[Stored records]
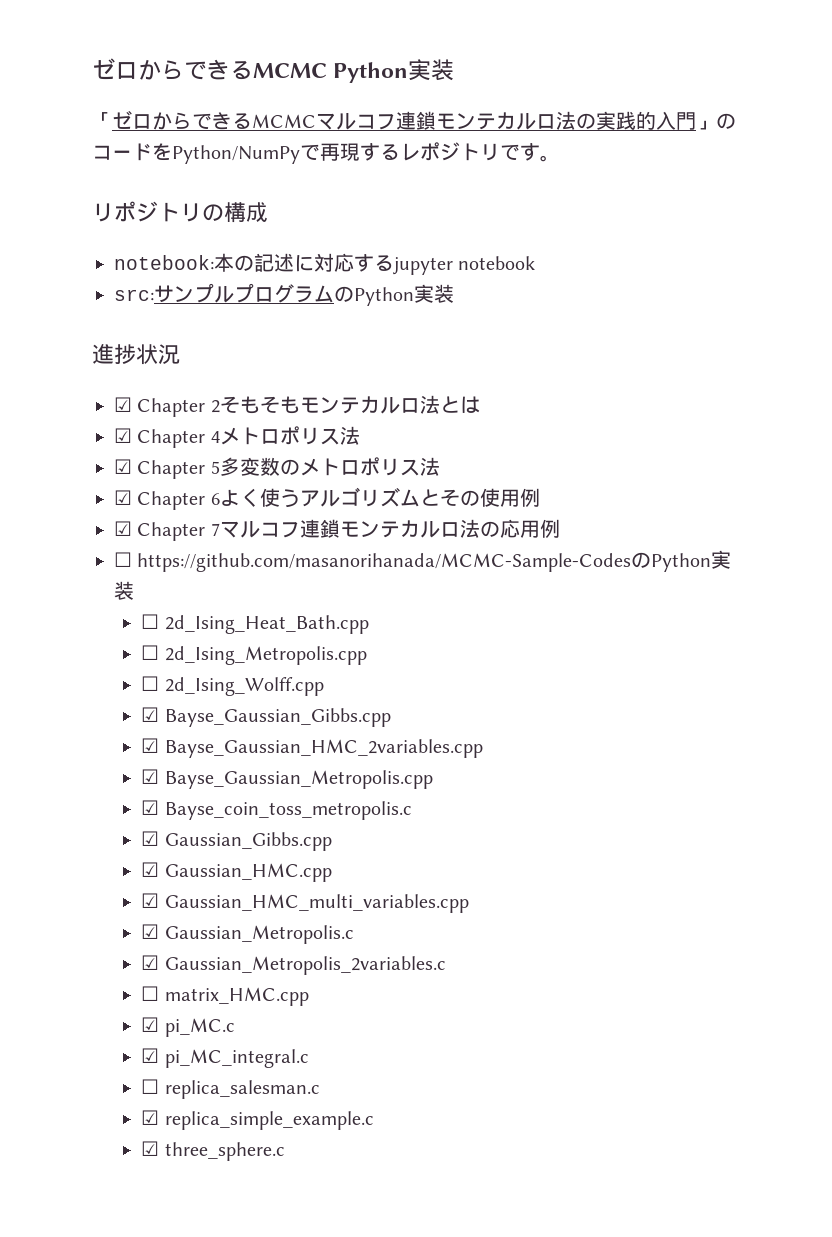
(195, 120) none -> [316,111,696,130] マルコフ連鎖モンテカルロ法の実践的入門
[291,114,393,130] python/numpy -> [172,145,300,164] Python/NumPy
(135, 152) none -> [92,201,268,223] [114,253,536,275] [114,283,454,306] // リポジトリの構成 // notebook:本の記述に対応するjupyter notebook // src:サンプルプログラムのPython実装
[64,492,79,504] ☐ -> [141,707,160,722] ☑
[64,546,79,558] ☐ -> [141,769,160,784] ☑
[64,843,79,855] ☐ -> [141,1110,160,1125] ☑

- _Task_
Without the pictures, write out every line above exactly as it appears.

- _Response_
(195, 120) none -> [316,111,696,130] マルコフ連鎖モンテカルロ法の実践的入門
[291,114,393,130] python/numpy -> [172,145,300,164] Python/NumPy
(135, 152) none -> [92,201,268,223] [114,253,536,275] [114,283,454,306] // リポジトリの構成 // notebook:本の記述に対応するjupyter notebook // src:サンプルプログラムのPython実装
[64,492,79,504] ☐ -> [141,707,160,722] ☑
[64,546,79,558] ☐ -> [141,769,160,784] ☑
[64,843,79,855] ☐ -> [141,1110,160,1125] ☑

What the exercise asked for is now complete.